Instructions to follow ->
The entries are to be duplicated exactly, though any picture in them must be omitted.

(Input data Opens)

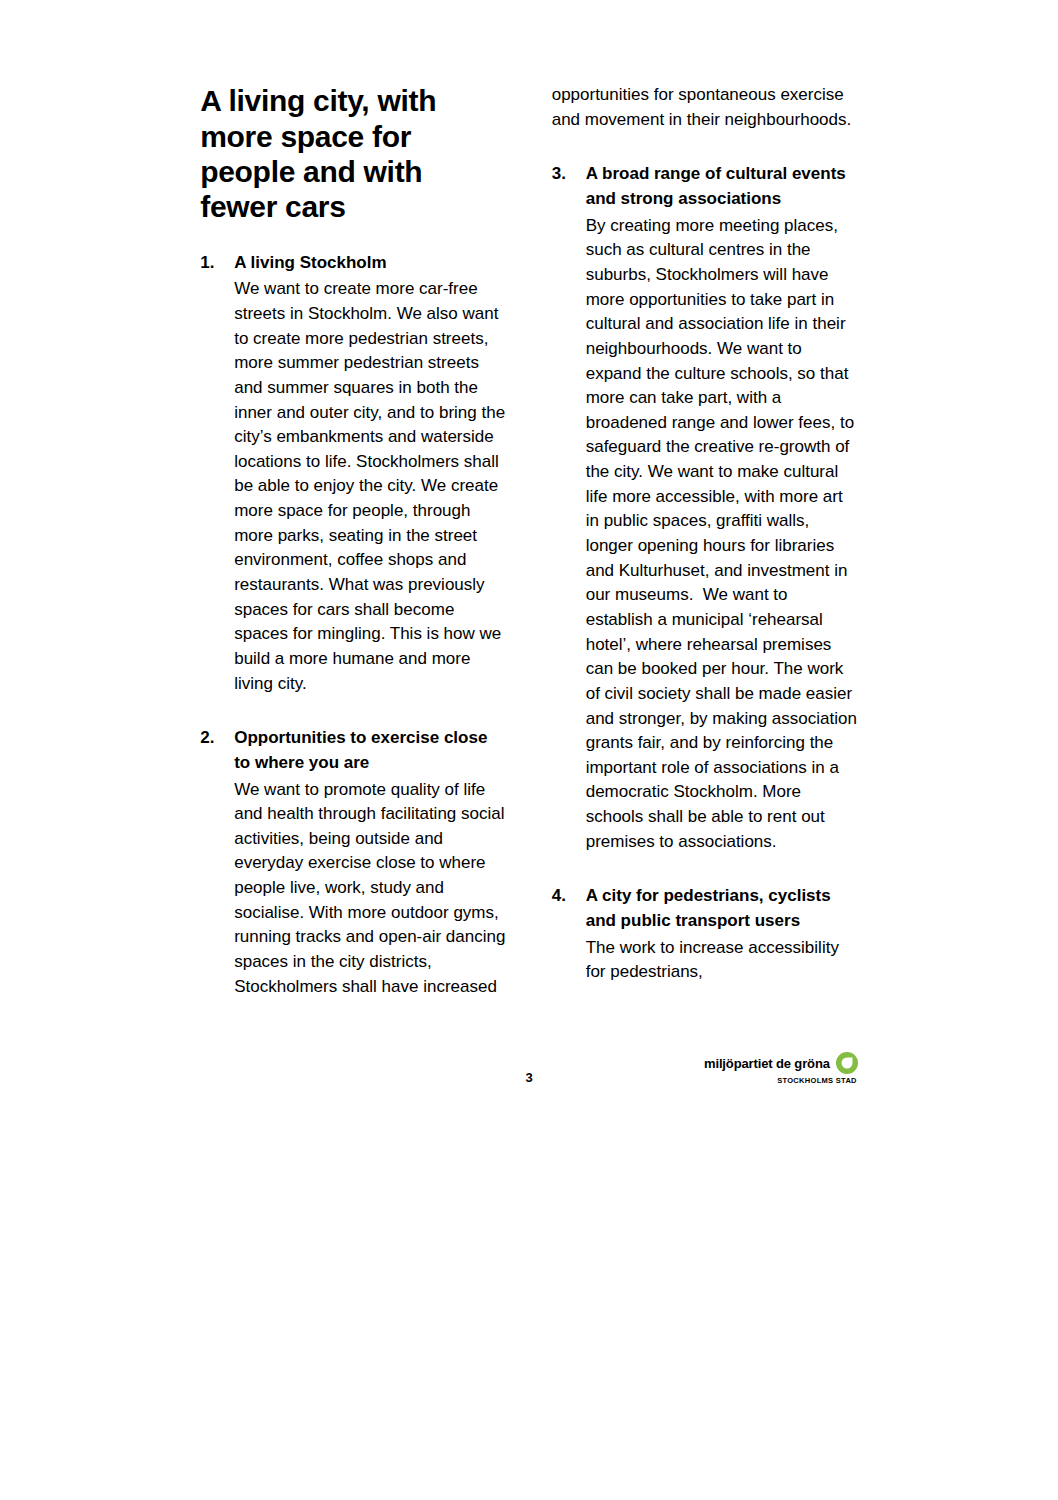A living city, with more space for people and with fewer cars
A living Stockholm We want to create more car-free streets in Stockholm. We also want to create more pedestrian streets, more summer pedestrian streets and summer squares in both the inner and outer city, and to bring the city’s embankments and waterside locations to life. Stockholmers shall be able to enjoy the city. We create more space for people, through more parks, seating in the street environment, coffee shops and restaurants. What was previously spaces for cars shall become spaces for mingling. This is how we build a more humane and more living city.
Opportunities to exercise close to where you are We want to promote quality of life and health through facilitating social activities, being outside and everyday exercise close to where people live, work, study and socialise. With more outdoor gyms, running tracks and open-air dancing spaces in the city districts, Stockholmers shall have increased
opportunities for spontaneous exercise and movement in their neighbourhoods.
A broad range of cultural events and strong associations By creating more meeting places, such as cultural centres in the suburbs, Stockholmers will have more opportunities to take part in cultural and association life in their neighbourhoods. We want to expand the culture schools, so that more can take part, with a broadened range and lower fees, to safeguard the creative re-growth of the city. We want to make cultural life more accessible, with more art in public spaces, graffiti walls, longer opening hours for libraries and Kulturhuset, and investment in our museums. We want to establish a municipal ‘rehearsal hotel’, where rehearsal premises can be booked per hour. The work of civil society shall be made easier and stronger, by making association grants fair, and by reinforcing the important role of associations in a democratic Stockholm. More schools shall be able to rent out premises to associations.
A city for pedestrians, cyclists and public transport users The work to increase accessibility for pedestrians,
3
miljöpartiet de gröna
STOCKHOLMS STAD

(Input data Closes)

Answer below ->
A living city, with more space for people and with fewer cars
A living Stockholm We want to create more car-free streets in Stockholm. We also want to create more pedestrian streets, more summer pedestrian streets and summer squares in both the inner and outer city, and to bring the city’s embankments and waterside locations to life. Stockholmers shall be able to enjoy the city. We create more space for people, through more parks, seating in the street environment, coffee shops and restaurants. What was previously spaces for cars shall become spaces for mingling. This is how we build a more humane and more living city.
Opportunities to exercise close to where you are We want to promote quality of life and health through facilitating social activities, being outside and everyday exercise close to where people live, work, study and socialise. With more outdoor gyms, running tracks and open-air dancing spaces in the city districts, Stockholmers shall have increased
opportunities for spontaneous exercise and movement in their neighbourhoods.
A broad range of cultural events and strong associations By creating more meeting places, such as cultural centres in the suburbs, Stockholmers will have more opportunities to take part in cultural and association life in their neighbourhoods. We want to expand the culture schools, so that more can take part, with a broadened range and lower fees, to safeguard the creative re-growth of the city. We want to make cultural life more accessible, with more art in public spaces, graffiti walls, longer opening hours for libraries and Kulturhuset, and investment in our museums. We want to establish a municipal ‘rehearsal hotel’, where rehearsal premises can be booked per hour. The work of civil society shall be made easier and stronger, by making association grants fair, and by reinforcing the important role of associations in a democratic Stockholm. More schools shall be able to rent out premises to associations.
A city for pedestrians, cyclists and public transport users The work to increase accessibility for pedestrians,
3
miljöpartiet de gröna
STOCKHOLMS STAD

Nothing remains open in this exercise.